Mia madre. Il distacco

Il nostro parere

Mia madre (2015) ITA di Nanni Moretti

Un film dolente, il racconto della recisione definitiva dal cordone ombelicale, vissuto con tristezza, malinconia, rimpianto: ecco cos’è l’ultima opera di Nanni Moretti. L’aspetto autobiografico ritorna predominante nel suo cinema che rappresenta la triste dipartita della sua vera madre, Agata Apicella, anch’essa professoressa di latino e greco come il personaggio interpretato mirabilmente da Giulia Lazzarini.

Moretti, forse troppo segnato dal dolore ancora vivo nonostante gli anni passati (Agata è morta nel 2010), si mette da parte scegliendo per sé un ruolo secondario e inserendo al centro, sotto i riflettori, un alter ego femminile, Margherita Buy, regista di un film sulle lotte operaie che fa fatica a vedere la luce.

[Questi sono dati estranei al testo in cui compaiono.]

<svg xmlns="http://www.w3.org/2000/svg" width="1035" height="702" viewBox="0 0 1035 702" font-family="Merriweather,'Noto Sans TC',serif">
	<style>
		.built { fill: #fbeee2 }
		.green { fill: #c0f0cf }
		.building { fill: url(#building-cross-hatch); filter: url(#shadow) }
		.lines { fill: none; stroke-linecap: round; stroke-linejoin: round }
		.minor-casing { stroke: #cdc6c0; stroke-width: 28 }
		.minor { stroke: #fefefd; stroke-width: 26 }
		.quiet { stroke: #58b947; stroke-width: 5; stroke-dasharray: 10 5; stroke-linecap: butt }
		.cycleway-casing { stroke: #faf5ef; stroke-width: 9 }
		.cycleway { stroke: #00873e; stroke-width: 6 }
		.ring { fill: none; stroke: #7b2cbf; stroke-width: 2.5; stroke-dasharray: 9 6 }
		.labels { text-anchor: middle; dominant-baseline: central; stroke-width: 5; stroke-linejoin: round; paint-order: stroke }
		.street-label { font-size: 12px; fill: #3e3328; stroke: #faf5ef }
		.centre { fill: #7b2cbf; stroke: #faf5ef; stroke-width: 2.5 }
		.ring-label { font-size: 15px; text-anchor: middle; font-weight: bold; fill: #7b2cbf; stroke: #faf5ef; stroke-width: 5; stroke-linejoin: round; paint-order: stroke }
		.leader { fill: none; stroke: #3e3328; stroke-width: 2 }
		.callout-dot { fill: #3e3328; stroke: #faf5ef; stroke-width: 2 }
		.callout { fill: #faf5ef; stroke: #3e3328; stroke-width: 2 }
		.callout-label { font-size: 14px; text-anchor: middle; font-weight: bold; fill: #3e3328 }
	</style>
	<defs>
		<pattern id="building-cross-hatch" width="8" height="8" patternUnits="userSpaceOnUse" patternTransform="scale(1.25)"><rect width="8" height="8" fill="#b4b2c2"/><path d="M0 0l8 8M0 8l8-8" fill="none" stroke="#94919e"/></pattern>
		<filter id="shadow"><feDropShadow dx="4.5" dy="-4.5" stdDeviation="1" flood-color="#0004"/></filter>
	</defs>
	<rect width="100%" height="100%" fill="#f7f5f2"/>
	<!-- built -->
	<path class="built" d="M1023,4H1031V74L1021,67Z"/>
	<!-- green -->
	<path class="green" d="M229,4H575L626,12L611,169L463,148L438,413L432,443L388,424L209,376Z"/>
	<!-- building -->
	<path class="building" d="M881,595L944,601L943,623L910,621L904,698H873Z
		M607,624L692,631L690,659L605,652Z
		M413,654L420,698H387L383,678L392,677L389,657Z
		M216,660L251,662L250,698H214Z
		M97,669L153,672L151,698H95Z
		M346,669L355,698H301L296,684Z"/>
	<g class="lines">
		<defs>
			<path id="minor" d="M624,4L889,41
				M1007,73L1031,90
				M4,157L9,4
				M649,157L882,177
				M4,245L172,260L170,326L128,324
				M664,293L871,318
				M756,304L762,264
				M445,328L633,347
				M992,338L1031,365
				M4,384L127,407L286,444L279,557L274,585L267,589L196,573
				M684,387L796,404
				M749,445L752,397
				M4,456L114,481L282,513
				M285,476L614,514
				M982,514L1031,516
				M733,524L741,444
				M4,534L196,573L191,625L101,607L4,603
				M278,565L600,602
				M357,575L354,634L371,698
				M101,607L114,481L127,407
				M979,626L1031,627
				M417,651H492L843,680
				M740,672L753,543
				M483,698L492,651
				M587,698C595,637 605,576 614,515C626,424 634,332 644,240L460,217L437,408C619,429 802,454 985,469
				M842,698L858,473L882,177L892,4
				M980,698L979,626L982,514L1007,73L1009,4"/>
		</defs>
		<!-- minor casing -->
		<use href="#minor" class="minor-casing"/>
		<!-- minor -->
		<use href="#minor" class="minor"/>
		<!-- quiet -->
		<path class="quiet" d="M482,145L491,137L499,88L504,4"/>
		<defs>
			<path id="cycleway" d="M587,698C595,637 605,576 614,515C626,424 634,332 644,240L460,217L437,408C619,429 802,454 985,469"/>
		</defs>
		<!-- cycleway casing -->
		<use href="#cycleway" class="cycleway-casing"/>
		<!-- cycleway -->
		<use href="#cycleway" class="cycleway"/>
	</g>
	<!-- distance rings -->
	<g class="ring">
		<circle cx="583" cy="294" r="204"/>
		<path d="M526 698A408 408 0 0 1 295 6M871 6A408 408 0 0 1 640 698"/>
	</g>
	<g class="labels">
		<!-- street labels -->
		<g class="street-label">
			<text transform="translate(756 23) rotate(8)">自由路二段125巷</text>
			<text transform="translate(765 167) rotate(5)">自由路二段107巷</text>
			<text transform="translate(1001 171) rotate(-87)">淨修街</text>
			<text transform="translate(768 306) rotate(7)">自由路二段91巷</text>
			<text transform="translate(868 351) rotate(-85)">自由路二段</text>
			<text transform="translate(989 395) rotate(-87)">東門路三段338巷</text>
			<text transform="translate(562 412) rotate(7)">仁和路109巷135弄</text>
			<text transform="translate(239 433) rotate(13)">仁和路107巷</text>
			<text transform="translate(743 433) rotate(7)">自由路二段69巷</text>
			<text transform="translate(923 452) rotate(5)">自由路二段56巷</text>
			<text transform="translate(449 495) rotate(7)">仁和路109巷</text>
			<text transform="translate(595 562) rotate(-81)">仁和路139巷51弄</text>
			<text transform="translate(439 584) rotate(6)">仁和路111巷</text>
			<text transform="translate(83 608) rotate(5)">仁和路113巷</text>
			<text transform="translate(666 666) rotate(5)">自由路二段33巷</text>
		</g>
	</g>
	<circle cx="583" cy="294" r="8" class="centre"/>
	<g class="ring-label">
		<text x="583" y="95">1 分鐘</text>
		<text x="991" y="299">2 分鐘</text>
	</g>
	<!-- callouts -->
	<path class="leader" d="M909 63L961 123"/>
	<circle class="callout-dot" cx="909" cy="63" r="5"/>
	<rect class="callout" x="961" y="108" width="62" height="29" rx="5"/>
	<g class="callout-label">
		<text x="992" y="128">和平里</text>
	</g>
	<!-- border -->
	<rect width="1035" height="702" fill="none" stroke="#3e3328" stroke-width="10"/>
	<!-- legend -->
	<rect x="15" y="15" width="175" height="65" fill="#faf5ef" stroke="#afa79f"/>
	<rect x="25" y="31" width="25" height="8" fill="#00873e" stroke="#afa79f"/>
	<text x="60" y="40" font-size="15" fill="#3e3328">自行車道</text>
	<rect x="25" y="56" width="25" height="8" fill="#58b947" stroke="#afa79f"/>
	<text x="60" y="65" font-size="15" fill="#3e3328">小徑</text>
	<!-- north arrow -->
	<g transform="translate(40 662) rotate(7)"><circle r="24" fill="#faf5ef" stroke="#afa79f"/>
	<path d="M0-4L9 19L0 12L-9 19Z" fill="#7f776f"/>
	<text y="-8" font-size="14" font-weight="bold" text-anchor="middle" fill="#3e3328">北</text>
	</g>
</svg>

Lei ed il fratello (Moretti appunto) devono affrontare la triste necessità dell’accompagnamento della madre verso la morte, in un progressivo spegnersi che alterna momentanee illusioni ad altrettanti feroci dolori. La difficile accettazione della gracilità del grembo materno mette in discussione ogni cosa, getta una luce retrospettiva sulla vita della regista che, impreparata alla morte, avverte la propria caducità e si chiede il senso dell’esistenza, discute sull’ordine dei propri valori, sul significato che ognuno di noi deve dare alla propria vita.

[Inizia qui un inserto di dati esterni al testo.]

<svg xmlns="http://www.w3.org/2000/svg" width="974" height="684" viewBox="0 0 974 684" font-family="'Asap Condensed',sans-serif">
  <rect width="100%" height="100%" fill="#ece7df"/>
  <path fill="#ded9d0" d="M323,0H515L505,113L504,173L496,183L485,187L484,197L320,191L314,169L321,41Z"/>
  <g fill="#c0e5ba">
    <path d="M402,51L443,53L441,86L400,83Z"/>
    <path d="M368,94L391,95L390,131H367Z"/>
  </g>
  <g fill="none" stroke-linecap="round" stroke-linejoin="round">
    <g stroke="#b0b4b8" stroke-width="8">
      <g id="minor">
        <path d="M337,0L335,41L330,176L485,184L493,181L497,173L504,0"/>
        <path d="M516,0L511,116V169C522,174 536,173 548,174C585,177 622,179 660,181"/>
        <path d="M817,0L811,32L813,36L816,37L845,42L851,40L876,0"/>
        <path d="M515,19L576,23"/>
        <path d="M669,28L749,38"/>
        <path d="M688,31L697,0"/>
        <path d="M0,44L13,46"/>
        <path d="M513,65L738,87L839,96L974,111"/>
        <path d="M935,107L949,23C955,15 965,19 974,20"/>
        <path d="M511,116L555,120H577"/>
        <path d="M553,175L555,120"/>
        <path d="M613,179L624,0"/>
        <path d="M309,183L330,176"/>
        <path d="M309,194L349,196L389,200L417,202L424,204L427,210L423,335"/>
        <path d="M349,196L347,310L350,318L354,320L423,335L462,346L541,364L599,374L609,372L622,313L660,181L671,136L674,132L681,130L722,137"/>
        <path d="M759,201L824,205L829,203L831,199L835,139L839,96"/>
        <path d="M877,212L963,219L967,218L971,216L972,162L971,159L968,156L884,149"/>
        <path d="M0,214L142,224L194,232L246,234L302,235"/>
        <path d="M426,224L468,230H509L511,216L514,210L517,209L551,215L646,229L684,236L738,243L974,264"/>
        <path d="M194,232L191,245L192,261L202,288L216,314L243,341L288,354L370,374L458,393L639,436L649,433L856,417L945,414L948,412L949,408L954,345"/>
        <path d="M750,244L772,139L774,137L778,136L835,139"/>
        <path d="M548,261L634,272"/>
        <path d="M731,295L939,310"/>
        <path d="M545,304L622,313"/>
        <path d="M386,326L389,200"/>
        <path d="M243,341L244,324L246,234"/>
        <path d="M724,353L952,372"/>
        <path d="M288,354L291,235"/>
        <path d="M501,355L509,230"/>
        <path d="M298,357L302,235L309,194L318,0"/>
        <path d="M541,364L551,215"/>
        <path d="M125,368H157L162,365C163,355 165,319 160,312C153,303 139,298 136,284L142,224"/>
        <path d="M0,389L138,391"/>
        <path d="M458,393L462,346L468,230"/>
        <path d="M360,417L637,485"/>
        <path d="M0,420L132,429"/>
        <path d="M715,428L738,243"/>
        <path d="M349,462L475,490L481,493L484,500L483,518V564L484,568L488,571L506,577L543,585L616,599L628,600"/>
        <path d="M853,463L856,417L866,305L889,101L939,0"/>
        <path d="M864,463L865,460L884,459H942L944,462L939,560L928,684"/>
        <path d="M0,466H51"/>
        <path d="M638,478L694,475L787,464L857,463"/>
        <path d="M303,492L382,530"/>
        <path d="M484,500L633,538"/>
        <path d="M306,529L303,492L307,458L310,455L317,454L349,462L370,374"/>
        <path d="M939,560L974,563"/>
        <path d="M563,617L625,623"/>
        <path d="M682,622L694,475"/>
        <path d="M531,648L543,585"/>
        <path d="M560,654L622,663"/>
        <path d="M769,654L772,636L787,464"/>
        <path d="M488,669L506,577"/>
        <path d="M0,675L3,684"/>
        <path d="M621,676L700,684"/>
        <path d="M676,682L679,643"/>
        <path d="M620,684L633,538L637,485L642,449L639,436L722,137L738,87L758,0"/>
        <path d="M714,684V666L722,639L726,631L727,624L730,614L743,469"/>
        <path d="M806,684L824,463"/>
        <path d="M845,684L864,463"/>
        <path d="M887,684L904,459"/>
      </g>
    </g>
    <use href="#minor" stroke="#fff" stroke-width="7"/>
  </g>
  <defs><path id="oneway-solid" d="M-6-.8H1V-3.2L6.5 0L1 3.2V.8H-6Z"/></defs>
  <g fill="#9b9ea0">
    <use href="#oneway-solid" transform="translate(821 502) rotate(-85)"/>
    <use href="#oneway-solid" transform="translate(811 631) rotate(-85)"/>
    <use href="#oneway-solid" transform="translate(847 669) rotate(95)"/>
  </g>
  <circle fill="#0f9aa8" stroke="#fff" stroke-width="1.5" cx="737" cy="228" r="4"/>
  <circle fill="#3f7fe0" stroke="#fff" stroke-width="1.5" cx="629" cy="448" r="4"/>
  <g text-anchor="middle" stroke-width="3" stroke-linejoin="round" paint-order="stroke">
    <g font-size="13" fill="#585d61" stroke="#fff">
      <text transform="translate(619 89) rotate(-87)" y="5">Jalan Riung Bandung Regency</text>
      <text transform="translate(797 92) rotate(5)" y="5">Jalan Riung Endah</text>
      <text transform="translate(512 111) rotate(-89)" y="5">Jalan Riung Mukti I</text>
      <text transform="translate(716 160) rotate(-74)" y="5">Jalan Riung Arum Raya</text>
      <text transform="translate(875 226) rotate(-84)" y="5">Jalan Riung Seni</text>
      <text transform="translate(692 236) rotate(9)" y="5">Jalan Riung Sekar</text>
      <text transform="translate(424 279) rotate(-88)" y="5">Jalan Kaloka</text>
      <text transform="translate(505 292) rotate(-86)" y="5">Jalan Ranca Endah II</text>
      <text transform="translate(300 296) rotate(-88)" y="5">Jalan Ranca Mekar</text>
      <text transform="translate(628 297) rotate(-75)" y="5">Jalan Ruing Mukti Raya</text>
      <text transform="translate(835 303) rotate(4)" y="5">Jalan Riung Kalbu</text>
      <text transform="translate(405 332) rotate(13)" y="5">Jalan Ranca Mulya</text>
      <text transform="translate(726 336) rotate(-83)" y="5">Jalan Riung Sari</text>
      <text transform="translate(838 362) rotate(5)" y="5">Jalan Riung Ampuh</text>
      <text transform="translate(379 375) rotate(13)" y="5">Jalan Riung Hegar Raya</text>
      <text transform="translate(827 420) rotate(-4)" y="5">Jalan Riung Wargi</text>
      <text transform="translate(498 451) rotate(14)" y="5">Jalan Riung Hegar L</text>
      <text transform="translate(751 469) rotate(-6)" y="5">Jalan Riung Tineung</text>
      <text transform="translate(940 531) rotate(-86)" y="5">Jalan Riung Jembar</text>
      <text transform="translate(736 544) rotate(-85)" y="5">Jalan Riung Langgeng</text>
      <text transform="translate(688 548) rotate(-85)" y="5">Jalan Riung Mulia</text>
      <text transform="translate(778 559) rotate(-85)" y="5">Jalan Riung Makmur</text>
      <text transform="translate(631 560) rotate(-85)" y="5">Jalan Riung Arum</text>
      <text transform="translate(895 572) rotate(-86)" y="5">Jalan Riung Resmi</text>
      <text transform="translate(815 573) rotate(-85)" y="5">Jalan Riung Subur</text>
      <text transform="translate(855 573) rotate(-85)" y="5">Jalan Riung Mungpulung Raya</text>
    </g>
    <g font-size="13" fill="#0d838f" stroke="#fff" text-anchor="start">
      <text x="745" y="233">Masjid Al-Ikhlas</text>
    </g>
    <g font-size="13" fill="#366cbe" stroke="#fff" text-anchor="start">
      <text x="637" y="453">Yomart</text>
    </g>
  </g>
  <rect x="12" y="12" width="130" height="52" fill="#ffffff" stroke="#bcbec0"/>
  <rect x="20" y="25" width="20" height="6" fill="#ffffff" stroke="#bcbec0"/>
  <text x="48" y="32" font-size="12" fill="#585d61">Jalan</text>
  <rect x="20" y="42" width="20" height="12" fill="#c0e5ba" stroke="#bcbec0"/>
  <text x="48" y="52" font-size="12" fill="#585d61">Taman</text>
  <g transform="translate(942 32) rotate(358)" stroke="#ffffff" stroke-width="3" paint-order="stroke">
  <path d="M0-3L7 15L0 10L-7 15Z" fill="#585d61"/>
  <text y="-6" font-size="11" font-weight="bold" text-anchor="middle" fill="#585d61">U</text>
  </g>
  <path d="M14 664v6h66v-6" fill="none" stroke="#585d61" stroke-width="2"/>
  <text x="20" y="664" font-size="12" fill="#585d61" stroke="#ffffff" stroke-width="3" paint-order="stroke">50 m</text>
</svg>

Questo tipo di dolore, così facilmente comprensibile per il mondo intero, è il momento focale di quest’opera matura e non autoreferenziale, interpretata benissimo da Giulia Lazzarini, davvero commovente, e da un cast variegato ed importante. Anche la recitazione enfatica di John Turturro trova una sua ragionevole spiegazione nella parte finale che dà conto della sua fastidiosa ed eccentrica presenza. Non si può non ricordare il suo Jesus del Grande Lebowski quando si mette a ballare il giorno della fine delle riprese.

Votato dai Cahiers du cinema come il miglior film dell’anno, Moretti si congeda dalla propria genitrice con una lettera d’amore lunga 106 minuti.